Since the late 1980s, the central blood bank has been housed in a stately but increasingly impractical facility on the campus of the Sheba Medical Center in a Tel Aviv suburb. Its glass walls and panoramic windows flood the building with light.

But in recent years, as the Tel Aviv area has increasingly become a target of rocket attacks, the building has been judged unsafe.

“We had 2006, 2008, 2014, etc., etc.,” said Prof. Eilat Shinar, the blood services director for Magen David Adom, the Israeli emergency service responsible for the national blood reserves, ticking off a decade and a half of conflicts in Lebanon and Gaza.

During Israel’s deadly conflict with militant groups in Gaza in 2014, scores of technicians were cloistered in the cramped, underground quarters for 52 days to ensure a steady blood supply for both the country’s civilian hospitals and its military.

In addition, Israel sits on two seismic faults that in the event of a major earthquake would leave only the lobby of the existing center intact.

The new facility — the Marcus National Blood Services Center, named for the American philanthropists Bernard Marcus, the co-founder of Home Depot, and his wife, Billi, who donated $35 million to the project — is in Ramla, a central city at the juncture of several of the country’s main highways, close to Ben-Gurion International Airport and the headquarters of the military’s Home Front command.

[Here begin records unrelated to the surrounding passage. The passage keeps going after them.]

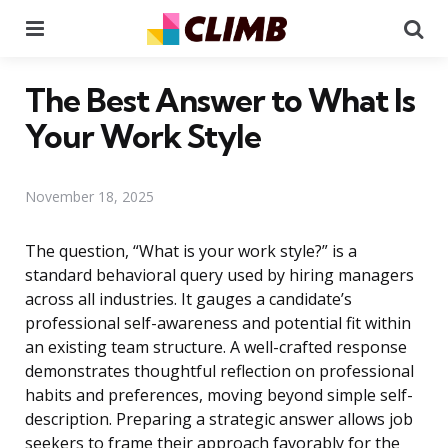
Menu
Se
The Best Answer to What Is
Your Work Style
November 18, 2025
The question, “What is your work style?” is a
standard behavioral query used by hiring managers
across all industries. It gauges a candidate’s
professional self-awareness and potential fit within
an existing team structure. A well-crafted response
demonstrates thoughtful reflection on professional
habits and preferences, moving beyond simple self-
description. Preparing a strategic answer allows job
seekers to frame their approach favorably for the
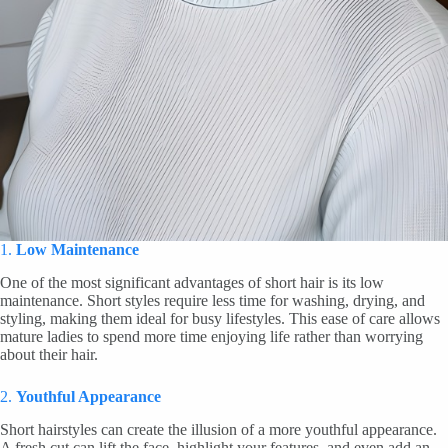
1.
Low Maintenance
One of the most significant advantages of short hair is its low
maintenance. Short styles require less time for washing, drying, and
styling, making them ideal for busy lifestyles. This ease of care allows
mature ladies to spend more time enjoying life rather than worrying
about their hair.
2.
Youthful Appearance
Short hairstyles can create the illusion of a more youthful appearance.
A fresh cut can lift the face, highlight your features, and even add an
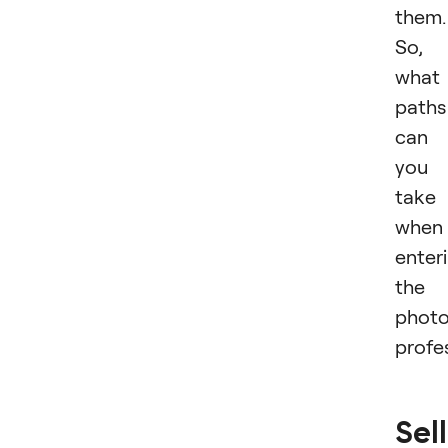
them.
So,
what
paths
can
you
take
when
enter
the
phot
profe
Sel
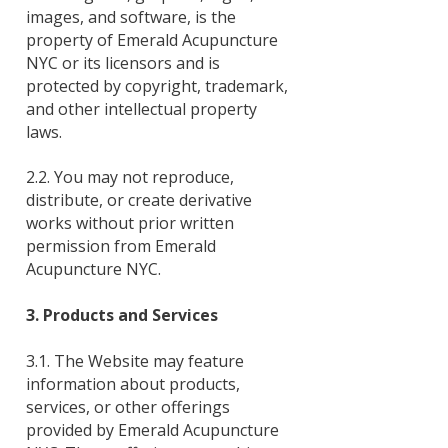
images, and software, is the
property of Emerald Acupuncture
NYC or its licensors and is
protected by copyright, trademark,
and other intellectual property
laws.
2.2. You may not reproduce,
distribute, or create derivative
works without prior written
permission from Emerald
Acupuncture NYC.
3. Products and Services
3.1. The Website may feature
information about products,
services, or other offerings
provided by Emerald Acupuncture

The operation will move in phases from the old facility to the new one in the coming months. The new center has three floors above ground and three below, with the processing lab, engine rooms, electrical generators and the blood vault all underground.

The vault, 50 feet down, is cocooned in concrete and steel, and has a separate air supply and filtering system. Moshe Noyovich, the engineer overseeing the project, said the inventory of blood components stored in the vault should suffice for four or five days of war.

The main generator room sits behind another set of massive blast doors, one of about 80 blast doors in the new building, some with airlocks and safety chambers between them.

Israel’s population has grown since the late 1980s from about 4.3 million to over 9 million. The new facility will be able to process double the amount of blood, a capacity that is expected to suffice for at least the next 30 years.

The building’s planners are counting on the facility’s tons of concrete and reinforced steel to protect the nation’s blood supply in the event of war. But for good measure, they also attached a small, plastic-cased mezuza to the door post leading to the vault.